Return the following data exactly, with all pictures left out.

▶ **Data supplied**:
=====

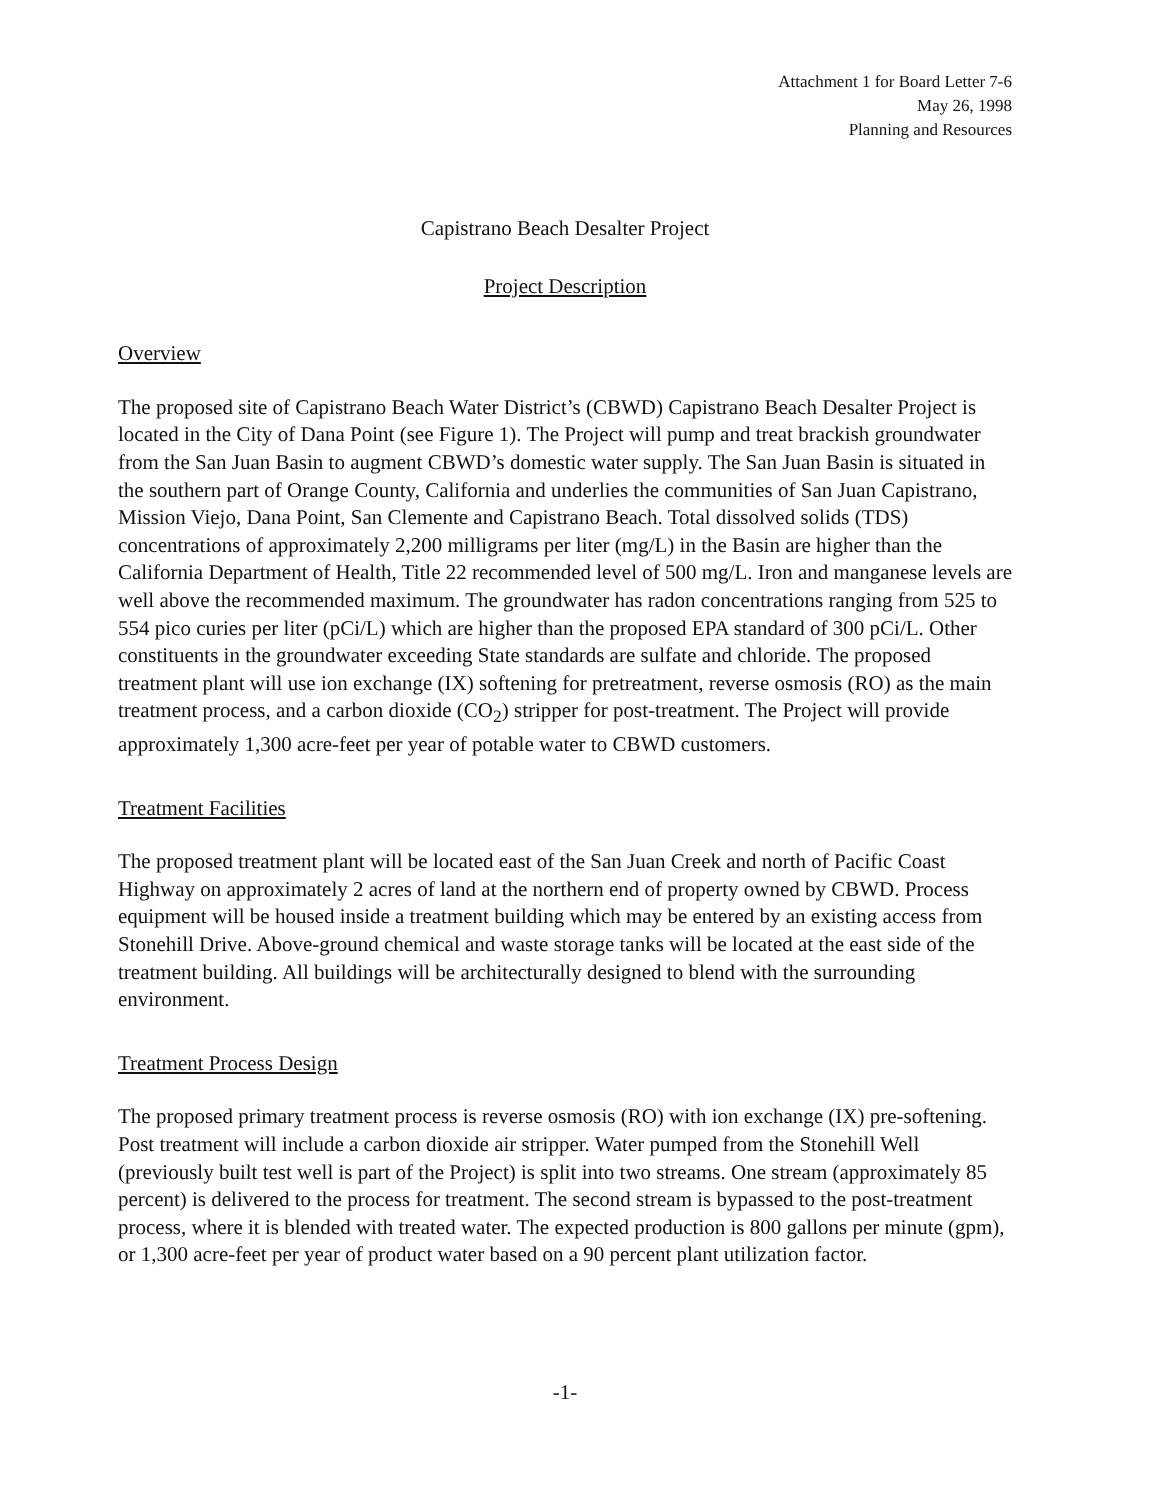Attachment 1 for Board Letter 7-6
May 26, 1998
Planning and Resources
Capistrano Beach Desalter Project
Project Description
Overview
The proposed site of Capistrano Beach Water District’s (CBWD) Capistrano Beach Desalter Project is located in the City of Dana Point (see Figure 1). The Project will pump and treat brackish groundwater from the San Juan Basin to augment CBWD’s domestic water supply. The San Juan Basin is situated in the southern part of Orange County, California and underlies the communities of San Juan Capistrano, Mission Viejo, Dana Point, San Clemente and Capistrano Beach. Total dissolved solids (TDS) concentrations of approximately 2,200 milligrams per liter (mg/L) in the Basin are higher than the California Department of Health, Title 22 recommended level of 500 mg/L. Iron and manganese levels are well above the recommended maximum. The groundwater has radon concentrations ranging from 525 to 554 pico curies per liter (pCi/L) which are higher than the proposed EPA standard of 300 pCi/L. Other constituents in the groundwater exceeding State standards are sulfate and chloride. The proposed treatment plant will use ion exchange (IX) softening for pretreatment, reverse osmosis (RO) as the main treatment process, and a carbon dioxide (CO<sub>2</sub>) stripper for post-treatment. The Project will provide approximately 1,300 acre-feet per year of potable water to CBWD customers.
Treatment Facilities
The proposed treatment plant will be located east of the San Juan Creek and north of Pacific Coast Highway on approximately 2 acres of land at the northern end of property owned by CBWD. Process equipment will be housed inside a treatment building which may be entered by an existing access from Stonehill Drive. Above-ground chemical and waste storage tanks will be located at the east side of the treatment building. All buildings will be architecturally designed to blend with the surrounding environment.
Treatment Process Design
The proposed primary treatment process is reverse osmosis (RO) with ion exchange (IX) pre-softening. Post treatment will include a carbon dioxide air stripper. Water pumped from the Stonehill Well (previously built test well is part of the Project) is split into two streams. One stream (approximately 85 percent) is delivered to the process for treatment. The second stream is bypassed to the post-treatment process, where it is blended with treated water. The expected production is 800 gallons per minute (gpm), or 1,300 acre-feet per year of product water based on a 90 percent plant utilization factor.
-1-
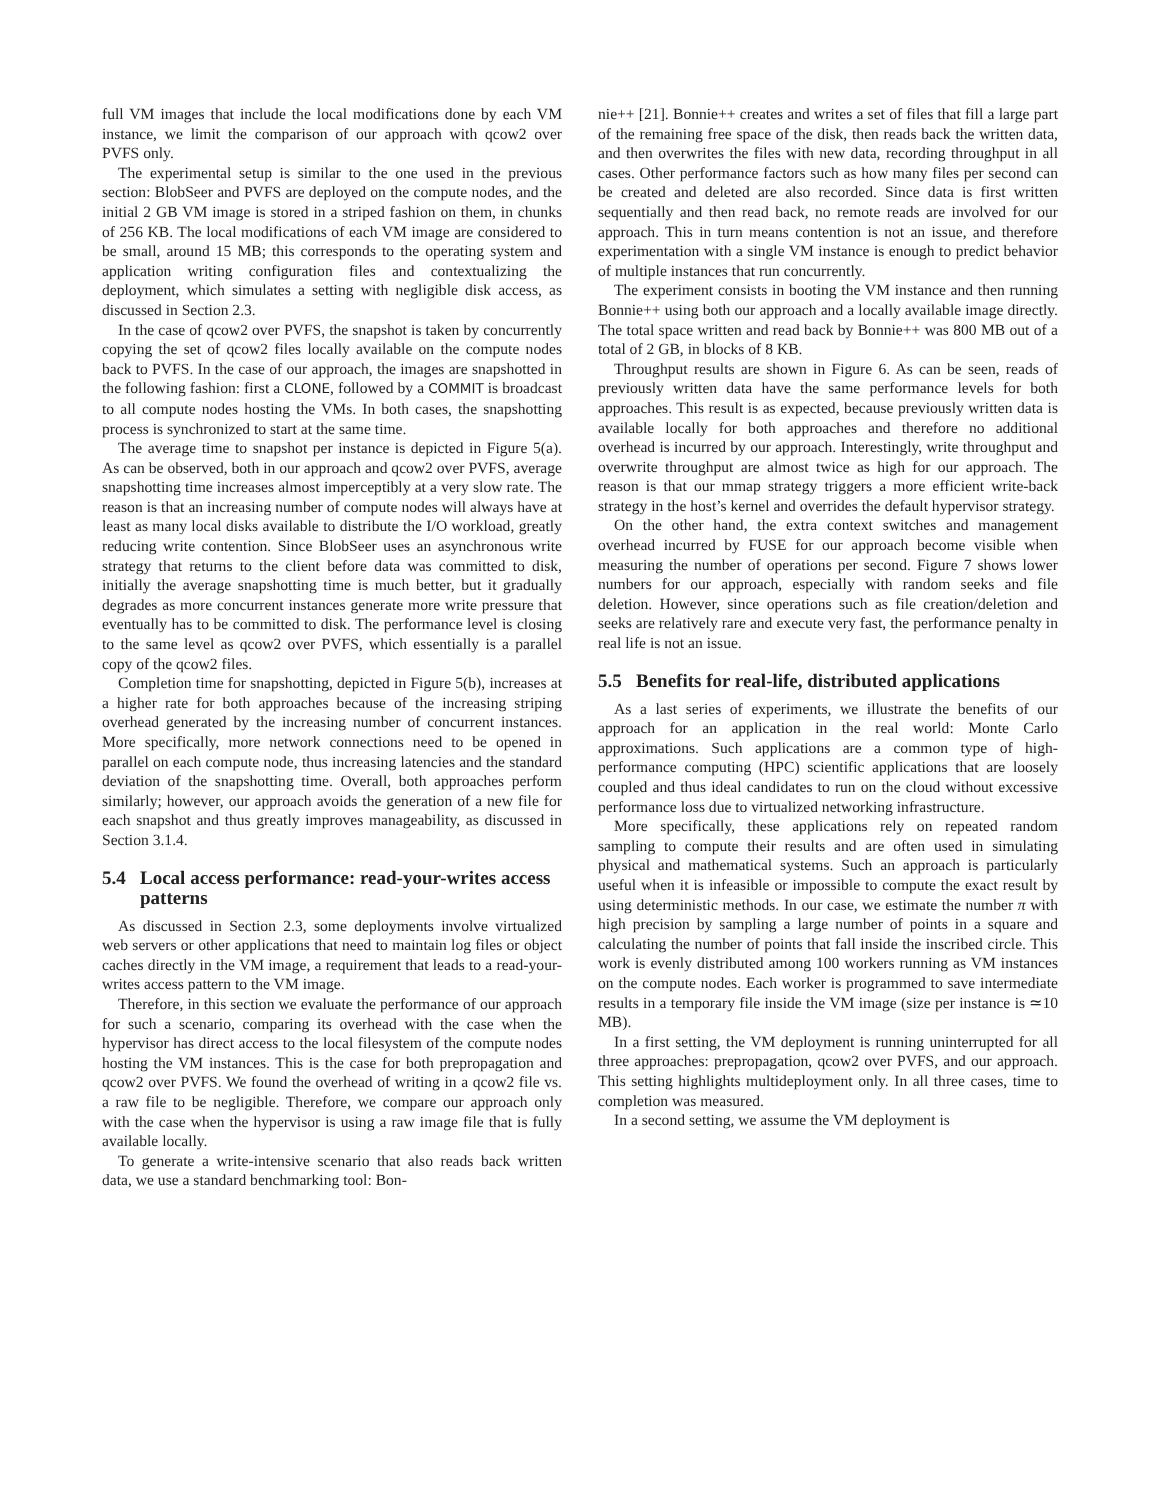full VM images that include the local modifications done by each VM instance, we limit the comparison of our approach with qcow2 over PVFS only.
The experimental setup is similar to the one used in the previous section: BlobSeer and PVFS are deployed on the compute nodes, and the initial 2 GB VM image is stored in a striped fashion on them, in chunks of 256 KB. The local modifications of each VM image are considered to be small, around 15 MB; this corresponds to the operating system and application writing configuration files and contextualizing the deployment, which simulates a setting with negligible disk access, as discussed in Section 2.3.
In the case of qcow2 over PVFS, the snapshot is taken by concurrently copying the set of qcow2 files locally available on the compute nodes back to PVFS. In the case of our approach, the images are snapshotted in the following fashion: first a CLONE, followed by a COMMIT is broadcast to all compute nodes hosting the VMs. In both cases, the snapshotting process is synchronized to start at the same time.
The average time to snapshot per instance is depicted in Figure 5(a). As can be observed, both in our approach and qcow2 over PVFS, average snapshotting time increases almost imperceptibly at a very slow rate. The reason is that an increasing number of compute nodes will always have at least as many local disks available to distribute the I/O workload, greatly reducing write contention. Since BlobSeer uses an asynchronous write strategy that returns to the client before data was committed to disk, initially the average snapshotting time is much better, but it gradually degrades as more concurrent instances generate more write pressure that eventually has to be committed to disk. The performance level is closing to the same level as qcow2 over PVFS, which essentially is a parallel copy of the qcow2 files.
Completion time for snapshotting, depicted in Figure 5(b), increases at a higher rate for both approaches because of the increasing striping overhead generated by the increasing number of concurrent instances. More specifically, more network connections need to be opened in parallel on each compute node, thus increasing latencies and the standard deviation of the snapshotting time. Overall, both approaches perform similarly; however, our approach avoids the generation of a new file for each snapshot and thus greatly improves manageability, as discussed in Section 3.1.4.
5.4 Local access performance: read-your-writes access patterns
As discussed in Section 2.3, some deployments involve virtualized web servers or other applications that need to maintain log files or object caches directly in the VM image, a requirement that leads to a read-your-writes access pattern to the VM image.
Therefore, in this section we evaluate the performance of our approach for such a scenario, comparing its overhead with the case when the hypervisor has direct access to the local filesystem of the compute nodes hosting the VM instances. This is the case for both prepropagation and qcow2 over PVFS. We found the overhead of writing in a qcow2 file vs. a raw file to be negligible. Therefore, we compare our approach only with the case when the hypervisor is using a raw image file that is fully available locally.
To generate a write-intensive scenario that also reads back written data, we use a standard benchmarking tool: Bon-
nie++ [21]. Bonnie++ creates and writes a set of files that fill a large part of the remaining free space of the disk, then reads back the written data, and then overwrites the files with new data, recording throughput in all cases. Other performance factors such as how many files per second can be created and deleted are also recorded. Since data is first written sequentially and then read back, no remote reads are involved for our approach. This in turn means contention is not an issue, and therefore experimentation with a single VM instance is enough to predict behavior of multiple instances that run concurrently.
The experiment consists in booting the VM instance and then running Bonnie++ using both our approach and a locally available image directly. The total space written and read back by Bonnie++ was 800 MB out of a total of 2 GB, in blocks of 8 KB.
Throughput results are shown in Figure 6. As can be seen, reads of previously written data have the same performance levels for both approaches. This result is as expected, because previously written data is available locally for both approaches and therefore no additional overhead is incurred by our approach. Interestingly, write throughput and overwrite throughput are almost twice as high for our approach. The reason is that our mmap strategy triggers a more efficient write-back strategy in the host’s kernel and overrides the default hypervisor strategy.
On the other hand, the extra context switches and management overhead incurred by FUSE for our approach become visible when measuring the number of operations per second. Figure 7 shows lower numbers for our approach, especially with random seeks and file deletion. However, since operations such as file creation/deletion and seeks are relatively rare and execute very fast, the performance penalty in real life is not an issue.
5.5 Benefits for real-life, distributed applications
As a last series of experiments, we illustrate the benefits of our approach for an application in the real world: Monte Carlo approximations. Such applications are a common type of high-performance computing (HPC) scientific applications that are loosely coupled and thus ideal candidates to run on the cloud without excessive performance loss due to virtualized networking infrastructure.
More specifically, these applications rely on repeated random sampling to compute their results and are often used in simulating physical and mathematical systems. Such an approach is particularly useful when it is infeasible or impossible to compute the exact result by using deterministic methods. In our case, we estimate the number π with high precision by sampling a large number of points in a square and calculating the number of points that fall inside the inscribed circle. This work is evenly distributed among 100 workers running as VM instances on the compute nodes. Each worker is programmed to save intermediate results in a temporary file inside the VM image (size per instance is ≃10 MB).
In a first setting, the VM deployment is running uninterrupted for all three approaches: prepropagation, qcow2 over PVFS, and our approach. This setting highlights multideployment only. In all three cases, time to completion was measured.
In a second setting, we assume the VM deployment is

=====

▶ **Your response**:
Attachment 1 for Board Letter 7-6
May 26, 1998
Planning and Resources
Capistrano Beach Desalter Project
Project Description
Overview
The proposed site of Capistrano Beach Water District’s (CBWD) Capistrano Beach Desalter Project is located in the City of Dana Point (see Figure 1). The Project will pump and treat brackish groundwater from the San Juan Basin to augment CBWD’s domestic water supply. The San Juan Basin is situated in the southern part of Orange County, California and underlies the communities of San Juan Capistrano, Mission Viejo, Dana Point, San Clemente and Capistrano Beach. Total dissolved solids (TDS) concentrations of approximately 2,200 milligrams per liter (mg/L) in the Basin are higher than the California Department of Health, Title 22 recommended level of 500 mg/L. Iron and manganese levels are well above the recommended maximum. The groundwater has radon concentrations ranging from 525 to 554 pico curies per liter (pCi/L) which are higher than the proposed EPA standard of 300 pCi/L. Other constituents in the groundwater exceeding State standards are sulfate and chloride. The proposed treatment plant will use ion exchange (IX) softening for pretreatment, reverse osmosis (RO) as the main treatment process, and a carbon dioxide (CO<sub>2</sub>) stripper for post-treatment. The Project will provide approximately 1,300 acre-feet per year of potable water to CBWD customers.
Treatment Facilities
The proposed treatment plant will be located east of the San Juan Creek and north of Pacific Coast Highway on approximately 2 acres of land at the northern end of property owned by CBWD. Process equipment will be housed inside a treatment building which may be entered by an existing access from Stonehill Drive. Above-ground chemical and waste storage tanks will be located at the east side of the treatment building. All buildings will be architecturally designed to blend with the surrounding environment.
Treatment Process Design
The proposed primary treatment process is reverse osmosis (RO) with ion exchange (IX) pre-softening. Post treatment will include a carbon dioxide air stripper. Water pumped from the Stonehill Well (previously built test well is part of the Project) is split into two streams. One stream (approximately 85 percent) is delivered to the process for treatment. The second stream is bypassed to the post-treatment process, where it is blended with treated water. The expected production is 800 gallons per minute (gpm), or 1,300 acre-feet per year of product water based on a 90 percent plant utilization factor.
-1-
full VM images that include the local modifications done by each VM instance, we limit the comparison of our approach with qcow2 over PVFS only.
The experimental setup is similar to the one used in the previous section: BlobSeer and PVFS are deployed on the compute nodes, and the initial 2 GB VM image is stored in a striped fashion on them, in chunks of 256 KB. The local modifications of each VM image are considered to be small, around 15 MB; this corresponds to the operating system and application writing configuration files and contextualizing the deployment, which simulates a setting with negligible disk access, as discussed in Section 2.3.
In the case of qcow2 over PVFS, the snapshot is taken by concurrently copying the set of qcow2 files locally available on the compute nodes back to PVFS. In the case of our approach, the images are snapshotted in the following fashion: first a CLONE, followed by a COMMIT is broadcast to all compute nodes hosting the VMs. In both cases, the snapshotting process is synchronized to start at the same time.
The average time to snapshot per instance is depicted in Figure 5(a). As can be observed, both in our approach and qcow2 over PVFS, average snapshotting time increases almost imperceptibly at a very slow rate. The reason is that an increasing number of compute nodes will always have at least as many local disks available to distribute the I/O workload, greatly reducing write contention. Since BlobSeer uses an asynchronous write strategy that returns to the client before data was committed to disk, initially the average snapshotting time is much better, but it gradually degrades as more concurrent instances generate more write pressure that eventually has to be committed to disk. The performance level is closing to the same level as qcow2 over PVFS, which essentially is a parallel copy of the qcow2 files.
Completion time for snapshotting, depicted in Figure 5(b), increases at a higher rate for both approaches because of the increasing striping overhead generated by the increasing number of concurrent instances. More specifically, more network connections need to be opened in parallel on each compute node, thus increasing latencies and the standard deviation of the snapshotting time. Overall, both approaches perform similarly; however, our approach avoids the generation of a new file for each snapshot and thus greatly improves manageability, as discussed in Section 3.1.4.
5.4 Local access performance: read-your-writes access patterns
As discussed in Section 2.3, some deployments involve virtualized web servers or other applications that need to maintain log files or object caches directly in the VM image, a requirement that leads to a read-your-writes access pattern to the VM image.
Therefore, in this section we evaluate the performance of our approach for such a scenario, comparing its overhead with the case when the hypervisor has direct access to the local filesystem of the compute nodes hosting the VM instances. This is the case for both prepropagation and qcow2 over PVFS. We found the overhead of writing in a qcow2 file vs. a raw file to be negligible. Therefore, we compare our approach only with the case when the hypervisor is using a raw image file that is fully available locally.
To generate a write-intensive scenario that also reads back written data, we use a standard benchmarking tool: Bon-
nie++ [21]. Bonnie++ creates and writes a set of files that fill a large part of the remaining free space of the disk, then reads back the written data, and then overwrites the files with new data, recording throughput in all cases. Other performance factors such as how many files per second can be created and deleted are also recorded. Since data is first written sequentially and then read back, no remote reads are involved for our approach. This in turn means contention is not an issue, and therefore experimentation with a single VM instance is enough to predict behavior of multiple instances that run concurrently.
The experiment consists in booting the VM instance and then running Bonnie++ using both our approach and a locally available image directly. The total space written and read back by Bonnie++ was 800 MB out of a total of 2 GB, in blocks of 8 KB.
Throughput results are shown in Figure 6. As can be seen, reads of previously written data have the same performance levels for both approaches. This result is as expected, because previously written data is available locally for both approaches and therefore no additional overhead is incurred by our approach. Interestingly, write throughput and overwrite throughput are almost twice as high for our approach. The reason is that our mmap strategy triggers a more efficient write-back strategy in the host’s kernel and overrides the default hypervisor strategy.
On the other hand, the extra context switches and management overhead incurred by FUSE for our approach become visible when measuring the number of operations per second. Figure 7 shows lower numbers for our approach, especially with random seeks and file deletion. However, since operations such as file creation/deletion and seeks are relatively rare and execute very fast, the performance penalty in real life is not an issue.
5.5 Benefits for real-life, distributed applications
As a last series of experiments, we illustrate the benefits of our approach for an application in the real world: Monte Carlo approximations. Such applications are a common type of high-performance computing (HPC) scientific applications that are loosely coupled and thus ideal candidates to run on the cloud without excessive performance loss due to virtualized networking infrastructure.
More specifically, these applications rely on repeated random sampling to compute their results and are often used in simulating physical and mathematical systems. Such an approach is particularly useful when it is infeasible or impossible to compute the exact result by using deterministic methods. In our case, we estimate the number π with high precision by sampling a large number of points in a square and calculating the number of points that fall inside the inscribed circle. This work is evenly distributed among 100 workers running as VM instances on the compute nodes. Each worker is programmed to save intermediate results in a temporary file inside the VM image (size per instance is ≃10 MB).
In a first setting, the VM deployment is running uninterrupted for all three approaches: prepropagation, qcow2 over PVFS, and our approach. This setting highlights multideployment only. In all three cases, time to completion was measured.
In a second setting, we assume the VM deployment is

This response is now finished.